• TO DO
Reproduce the lines of the listing with every occurrence of "end time" changed to "finishing time" and everything else unchanged, leaving out the pictures.

__________

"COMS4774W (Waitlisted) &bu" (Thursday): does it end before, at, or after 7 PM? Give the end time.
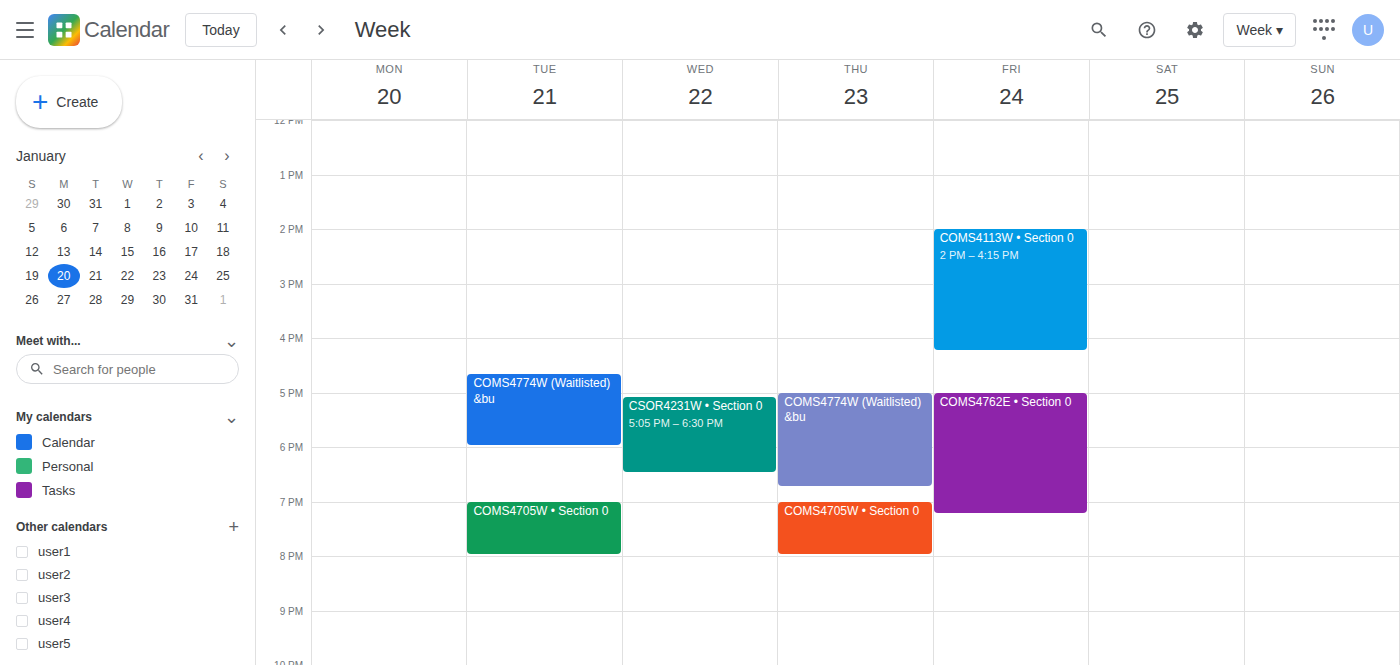
6:45 PM -- before 7 PM, 15 minutes above the 7 PM line.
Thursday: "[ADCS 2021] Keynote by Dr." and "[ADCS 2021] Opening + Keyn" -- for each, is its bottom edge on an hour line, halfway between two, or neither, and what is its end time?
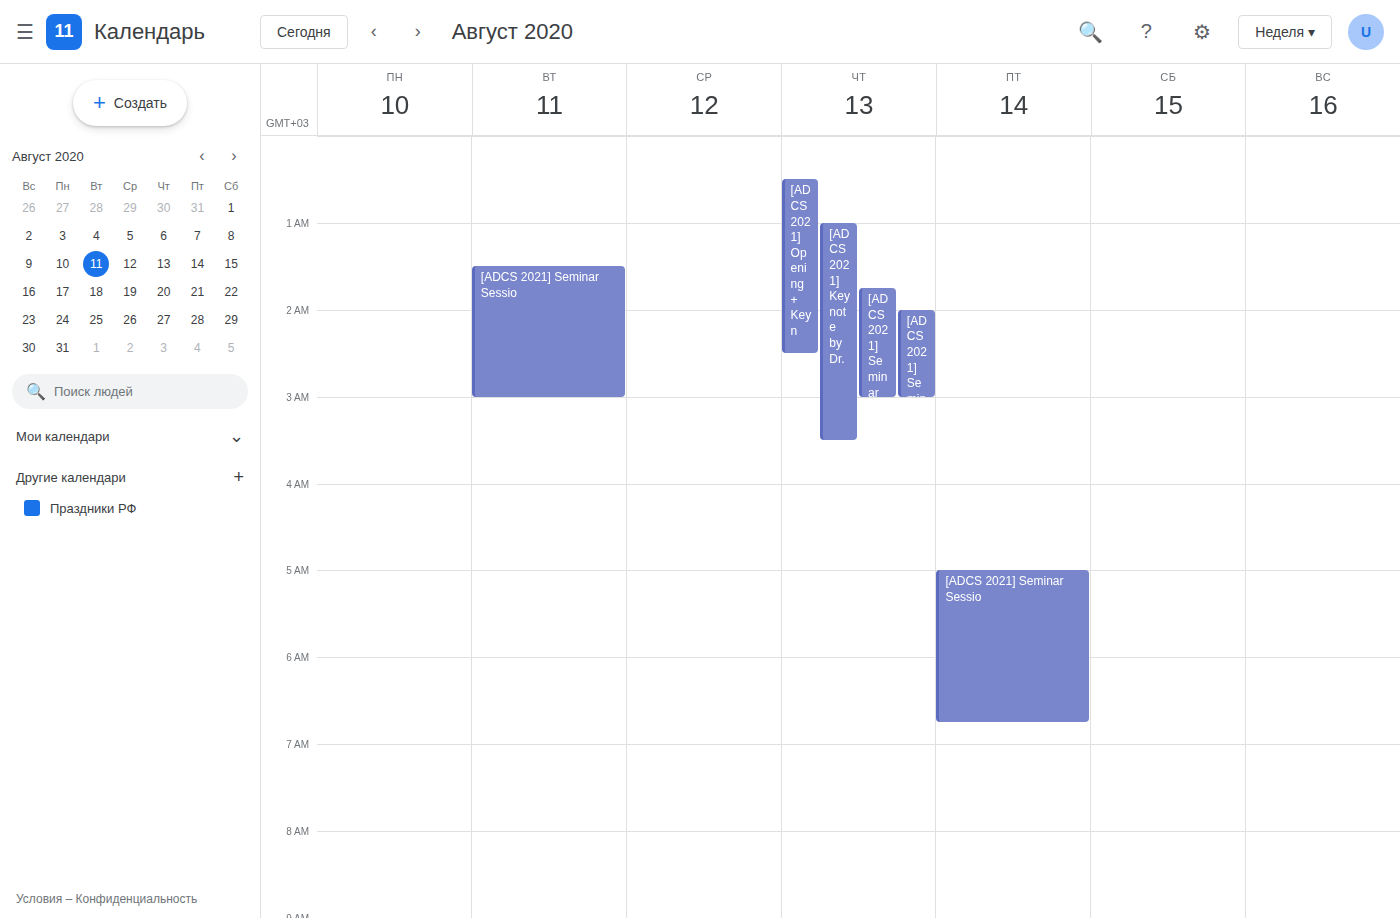
"[ADCS 2021] Keynote by Dr.": 3:30 AM, halfway between the 3 AM and 4 AM lines. "[ADCS 2021] Opening + Keyn": 2:30 AM, halfway between the 2 AM and 3 AM lines.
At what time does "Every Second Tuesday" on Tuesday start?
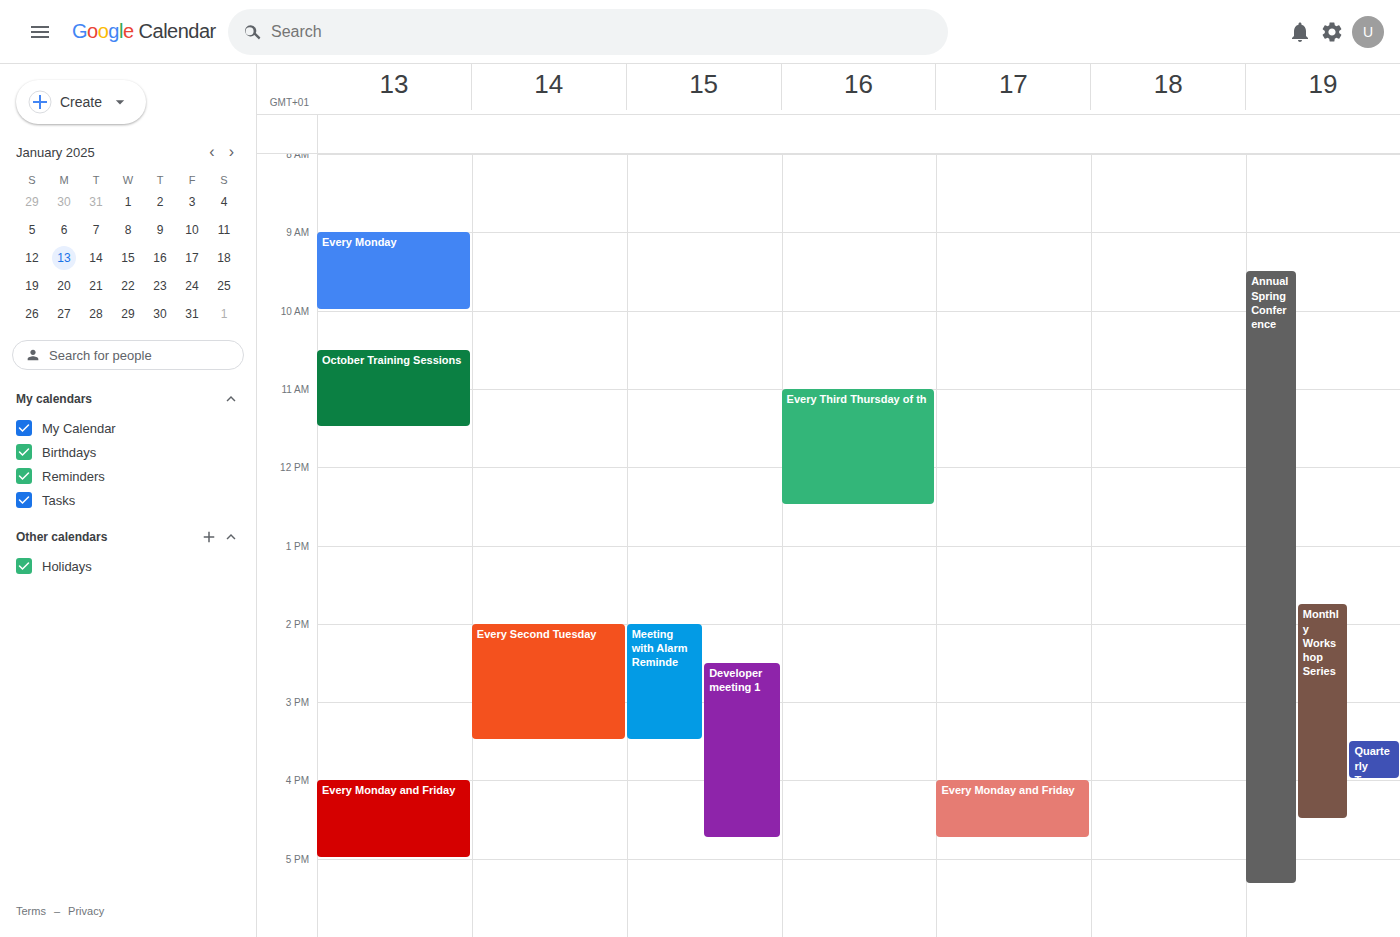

__________

• RESULT OF THIS TASK
"COMS4774W (Waitlisted) &bu" (Thursday): does it end before, at, or after 7 PM? Give the finishing time.
6:45 PM -- before 7 PM, 15 minutes above the 7 PM line.
Thursday: "[ADCS 2021] Keynote by Dr." and "[ADCS 2021] Opening + Keyn" -- for each, is its bottom edge on an hour line, halfway between two, or neither, and what is its finishing time?
"[ADCS 2021] Keynote by Dr.": 3:30 AM, halfway between the 3 AM and 4 AM lines. "[ADCS 2021] Opening + Keyn": 2:30 AM, halfway between the 2 AM and 3 AM lines.
At what time does "Every Second Tuesday" on Tuesday start?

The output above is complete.